Minnesota Rep. Michele Bachmann, who announced her candidacy for president two weeks ago, is surging in New Hampshire: She now trails by just single digits longtime front-runner Mitt Romney, who owns a home in the Granite State, a new Public Policy Polling (D) survey shows.
This is the second poll this week that puts Bachmann in second place behind Romney. A WMUR Granite State poll released Tuesday showed Romney leading Bachmann by 23 points. But the PPP (D) survey found a much narrower margin. The former Massachusetts governor, who is invested heavily in winning his neighboring state, topped Bachmann by 25 percent to 18 percent among New Hampshire Republican primary voters. 2008 Republican vice presidential candidate Sarah Palin came in third with 11 percent. Texas Rep. Ron Paul received 9 percent, while businessman Herman Cain and Texas Gov. Rick Perry tied with 7 percent support. Former Govs. Jon Huntsman of Utah and Tim Pawlenty of Minnesota each received 7 percent; former House Speaker Newt Gingrich garnered 4 percent.

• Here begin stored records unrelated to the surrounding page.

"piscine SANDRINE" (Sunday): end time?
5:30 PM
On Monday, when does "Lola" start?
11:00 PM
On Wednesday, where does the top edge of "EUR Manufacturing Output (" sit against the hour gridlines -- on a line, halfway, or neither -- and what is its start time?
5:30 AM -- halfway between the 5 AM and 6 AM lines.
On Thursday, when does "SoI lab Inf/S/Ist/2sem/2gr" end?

Both Romney and Huntsman visited New Hampshire over the Fourth of July weekend and crossed paths at an Independence Day parade there. Bachmann visited last week after formally announcing her candidacy in Iowa.
But the field in New Hampshire, which is scheduled to host its primary in February, isn't necessarily set. Observers are watching Palin to see whether she will make a bid for the White House. Without her in the race, Romney and Bachmann each gain three points in New Hampshire while Cain and Perry gain two points, according to PPP (D).
While Palin remains coy about her plans, others, including former Florida Gov. Jeb Bush, New Jersey Gov. Chris Christie, former New York City Mayor Rudy Giuliani and House Budget Chairman Paul Ryan, have ruled out runs. If they were to join the race, the poll found that Romney would still lead by six points, though Christie would knock Bachmann out of second place with 20 percent support; Bachmann would be left with 9 percent.
Romney also edges out his Republican challengers in head-to-head matchups by at least 12 points. But he will likely have trouble courting members of the tea party, who make up 33 percent of the New Hampshire GOP and support Bachmann over Romney, 53 percent to 39 percent. Bachmann also has a slightly higher favorability rating compared to Romney, 64 percent to 60 percent. Giuliani is also popular in the state, with 62 percent of Republicans viewing him favorably.
PPP (D) surveyed 341 New Hampshire Republican primary voters from June 30 to July 5. The margin of error is plus or minus 5.3 percent.